Non sono state ancora archiviate le due segnalazioni di operazioni sospette nei confronti della fidanzata del premier Giuseppe Conte e di due familiari di lei. Come ha raccontato ieri il nostro giornale, Olivia e Cristiana Paladino e il loro fratellastro John Rolf Shawn Shadow sono sotto «indagine» dell'antiriciclaggio della Banca d'Italia per un'operazione di rimborso di un vecchio prestito di un miliardo di lire erogato, nel lontano 1994, dalla Banca popolare della Marsica alla Agricola andromeda, riconducibile alla famiglia Paladino.
Il credito oggi appartiene alla società di cartolarizzazione Sestino securitisation srl, controllata al 100% dalla Stichting quentin con sede sociale ad Amsterdam e amministrata da Guido Cinti, 41 anni, infaticabile commercialista bocconiano con studio a Milano e incarichi a vario titolo in una settantina di imprese. La Sestino ha acquistato il titolo, nel dicembre 2017, in un blocco di crediti deteriorati (i cosiddetti Npl, non performing loans) da 26 miliardi di euro iscritti a bilancio del Monte dei paschi di Siena. Istituto in cui, attraverso due diverse fusioni, erano a loro volta confluite le poste della Banca popolare della Marsica. E, di conseguenza, pure il mutuo ipotecario alla Agricola andromeda.
Olivia Paladino - compagna di Conte - e i fratelli Cristiana e John Rolf avrebbero tentato, tra il 2016 e il 2019, di negoziare una transazione con la Sestino attraverso l'agente della riscossione Italfondiario spa, appartenente al gruppo Dobank (oggi Dovalue) che dei crediti in sofferenza Mps era stato primo esaminatore già nel 2017. Solo che non avrebbero offerto solide garanzie sulla natura del denaro con cui sarebbe stata estinta la pendenza. A fronte di «specifica dichiarazione sulla provenienza delle somme che sarebbero state utilizzate per fornire nuova finanza alla società debitrice» - si legge negli atti dell'unità di informazione finanziaria di Palazzo Koch - i soci avrebbero dato risposte elusive.
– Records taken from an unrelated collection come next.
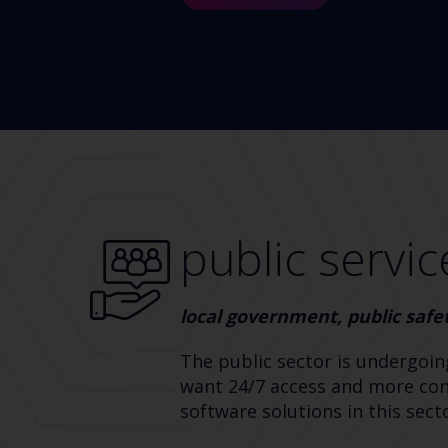
public servic
local government, public safe
The public sector is undergoin
want 24/7 access and more cont
software solutions in this sec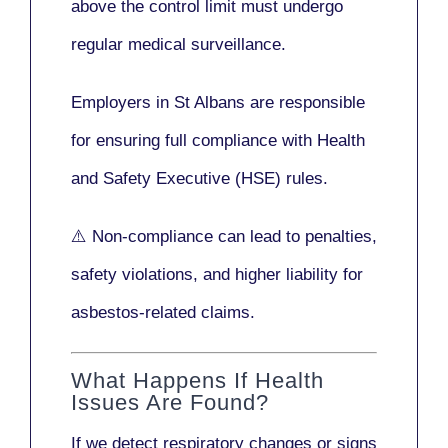
above the control limit
must undergo
regular medical surveillance
.
Employers in St Albans are responsible
for ensuring full compliance with
Health
and Safety Executive (HSE)
rules.
⚠️ Non-compliance can lead to penalties,
safety violations, and higher liability for
asbestos-related claims.
What Happens If Health
Issues Are Found?
If we detect respiratory changes or signs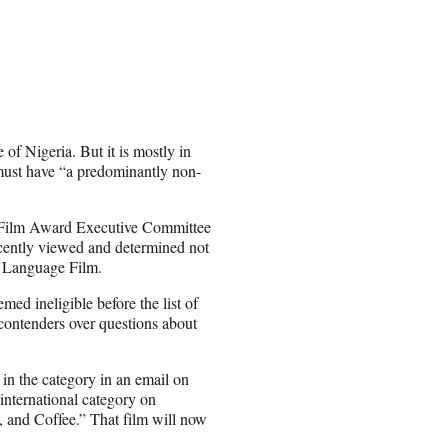
 of Nigeria. But it is mostly in
 must have “a predominantly non-
e Film Award Executive Committee
ecently viewed and determined not
gn Language Film.
d ineligible before the list of
 contenders over questions about
in the category in an email on
international category on
 and Coffee.” That film will now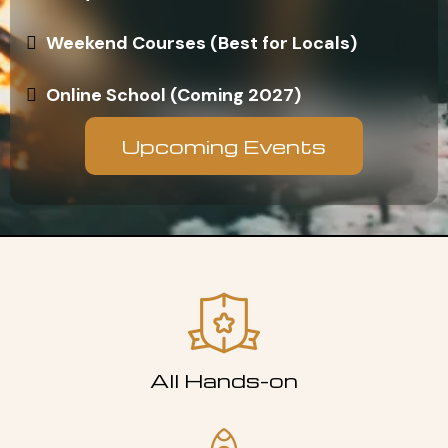
Weekend Courses (Best for Locals)
Online School (Coming 2027)
Upcoming Events
All Hands-on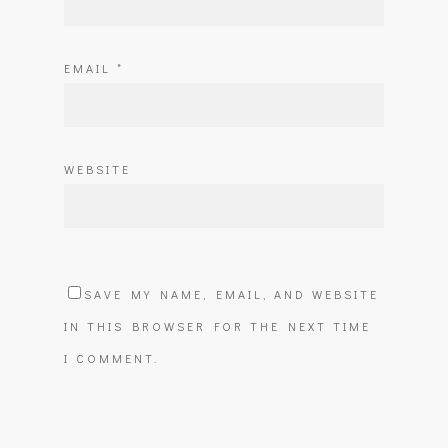
EMAIL
*
WEBSITE
SAVE MY NAME, EMAIL, AND WEBSITE
IN THIS BROWSER FOR THE NEXT TIME
I COMMENT.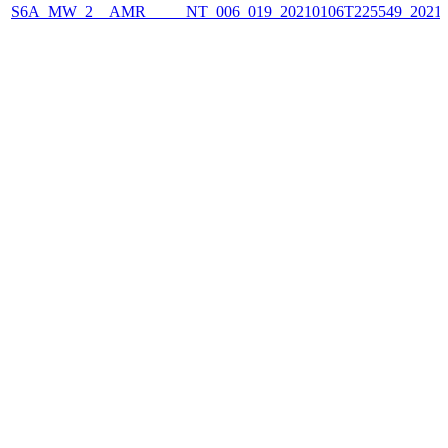
S6A_MW_2__AMR_____NT_006_019_20210106T225549_2021010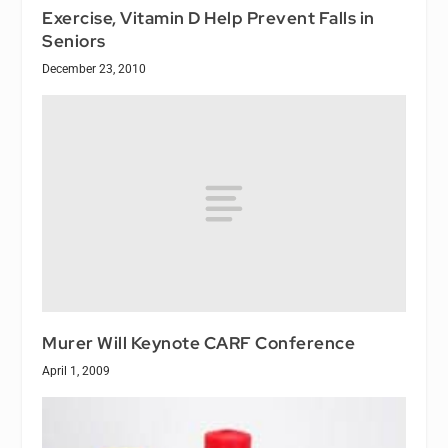
Exercise, Vitamin D Help Prevent Falls in
Seniors
December 23, 2010
Murer Will Keynote CARF Conference
April 1, 2009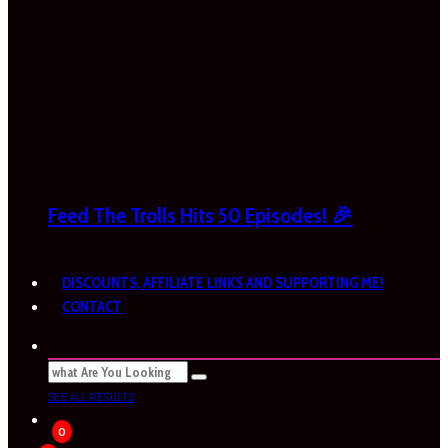
Feed The Trolls Hits 50 Episodes! 🎉
DISCOUNTS, AFFILIATE LINKS AND SUPPORTING ME!
CONTACT
SEE ALL RESULTS
0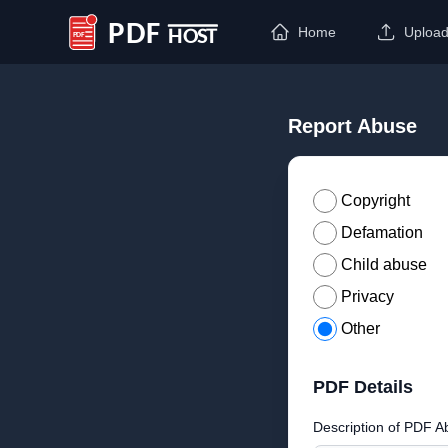
Home
Uploa
PDF Host
Report Abuse
Copyright
Defamation
Child abuse
Privacy
Other
PDF Details
Description of PDF A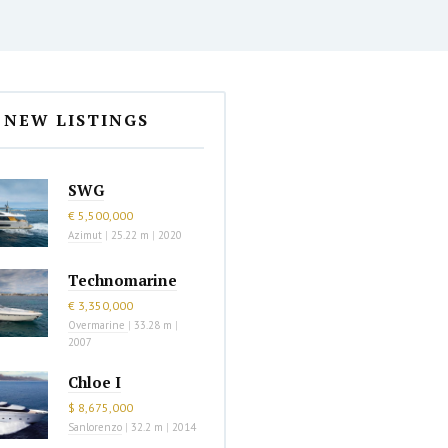
NEW LISTINGS
SWG
€ 5,500,000
Azimut
|
25.22 m
|
2020
Technomarine
€ 3,350,000
Overmarine
|
33.28 m
|
2007
Chloe I
$ 8,675,000
Sanlorenzo
|
32.2 m
|
2014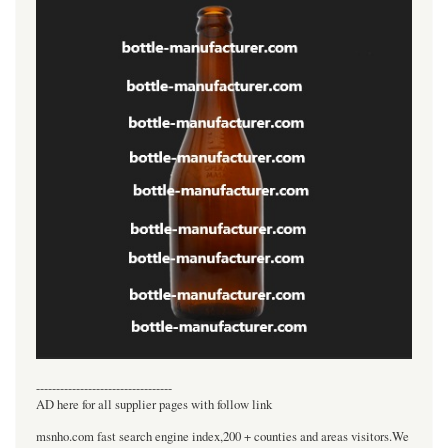
----------------------------------
AD here for all supplier pages with follow link
msnho.com fast search engine index,200 + counties and areas visitors.We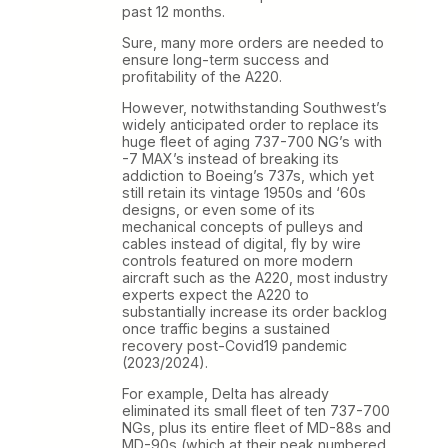
past 12 months.
Sure, many more orders are needed to
ensure long-term success and
profitability of the A220.
However, notwithstanding Southwest’s
widely anticipated order to replace its
huge fleet of aging 737-700 NG’s with
-7 MAX’s instead of breaking its
addiction to Boeing’s 737s, which yet
still retain its vintage 1950s and ‘60s
designs, or even some of its
mechanical concepts of pulleys and
cables instead of digital, fly by wire
controls featured on more modern
aircraft such as the A220, most industry
experts expect the A220 to
substantially increase its order backlog
once traffic begins a sustained
recovery post-Covid19 pandemic
(2023/2024).
For example, Delta has already
eliminated its small fleet of ten 737-700
NGs, plus its entire fleet of MD-88s and
MD-90s (which at their peak numbered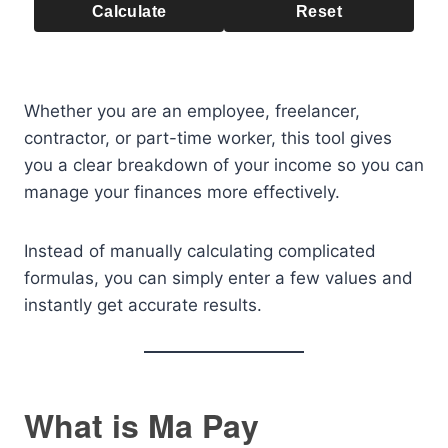
Calculate
Reset
Whether you are an employee, freelancer,
contractor, or part-time worker, this tool gives
you a clear breakdown of your income so you can
manage your finances more effectively.
Instead of manually calculating complicated
formulas, you can simply enter a few values and
instantly get accurate results.
What is Ma Pay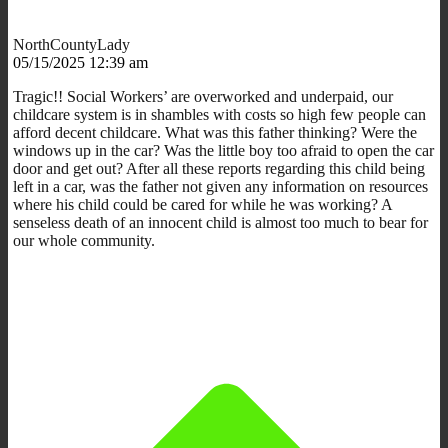
NorthCountyLady
05/15/2025 12:39 am
Tragic!! Social Workers’ are overworked and underpaid, our
childcare system is in shambles with costs so high few people can
afford decent childcare. What was this father thinking? Were the
windows up in the car? Was the little boy too afraid to open the car
door and get out? After all these reports regarding this child being
left in a car, was the father not given any information on resources
where his child could be cared for while he was working? A
senseless death of an innocent child is almost too much to bear for
our whole community.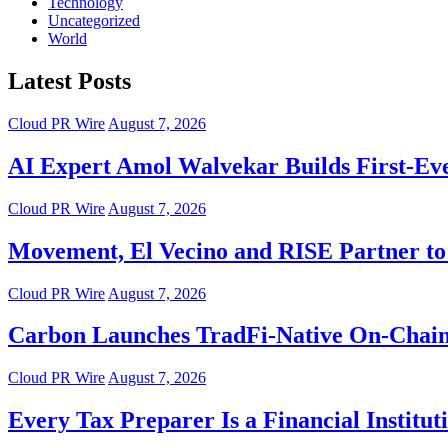
Technology
Uncategorized
World
Latest Posts
Cloud PR Wire
August 7, 2026
AI Expert Amol Walvekar Builds First-Ev
Cloud PR Wire
August 7, 2026
Movement, El Vecino and RISE Partner to 
Cloud PR Wire
August 7, 2026
Carbon Launches TradFi-Native On-Chain
Cloud PR Wire
August 7, 2026
Every Tax Preparer Is a Financial Instit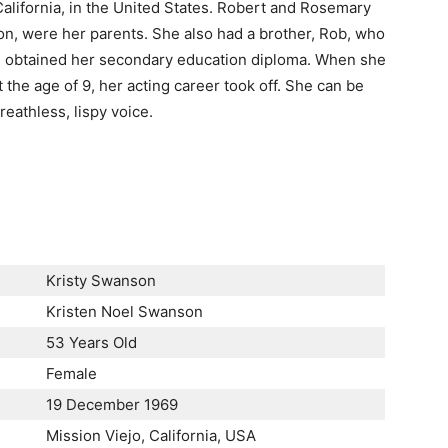
alifornia, in the United States. Robert and Rosemary
n, were her parents. She also had a brother, Rob, who
he obtained her secondary education diploma. When she
 the age of 9, her acting career took off. She can be
eathless, lispy voice.
Kristy Swanson
Kristen Noel Swanson
53 Years Old
Female
19 December 1969
Mission Viejo, California, USA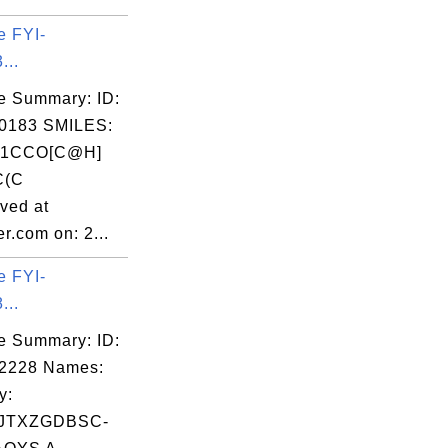
e FYI-
...
e Summary: ID:
0183 SMILES:
]1CCO[C@H]
C(C
ved at
r.com on: 2...
e FYI-
...
e Summary: ID:
02228 Names:
y:
JTXZGDBSC-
John Rolf Shawn Shadow, figlio di primo letto dell'attuale compagna di papà Cesare Paladino, l'attrice Ewa Aulin, non è mai entrato nel dettaglio delle fonti di finanziamento pur essendo rappresentante legale della società e malgrado gli obblighi di legge. Si è limitato a dichiarare che il denaro sarebbe arrivato da finanziamento soci e da normali flussi finanziari derivanti dall'attività aziendale. Agricola andromeda, però, ai terminali della Camera di commercio di Roma risulta inattiva e nel 2017, com'è possibile desumere dal bilancio, non ha svolto alcuna attività. Non ha venduto casali e «relativi terreni» né si è occupata di «tagli boschivi». Né i soci hanno voluto comunicare la «capacità annua lorda» dell'azienda, fondata nel 1973 con un capitale sociale di appena 10.400 euro.
La domanda è quindi: dove avrebbero trovato i familiari del premier Giuseppe Conte le risorse per onorare il debito che si protrae ormai da oltre un quarto di secolo? È quello che ha intenzione di scoprire l'antiriciclaggio con una specifica istruttoria a seguito dell'esposto proprio di Italfondiario spa. Soprattutto considerata un'altra circostanza, emersa dalla trattativa. E cioè il maxisconto di oltre 200.000 euro che la Sistino ha concesso alla Andromeda per chiudere definitivamente la partita del mutuo ipotecario acceso, nel 1994, presso la Banca popolare della Marsica. Accontentandosi di appena 145.000 euro a fronte dei 357.000 (più spese legali) già concordati con la società della famiglia Paladino. Un accordo siglato nel giugno 2019 quando a Palazzo Chigi già sedeva da un anno il compagno di una dei debitori.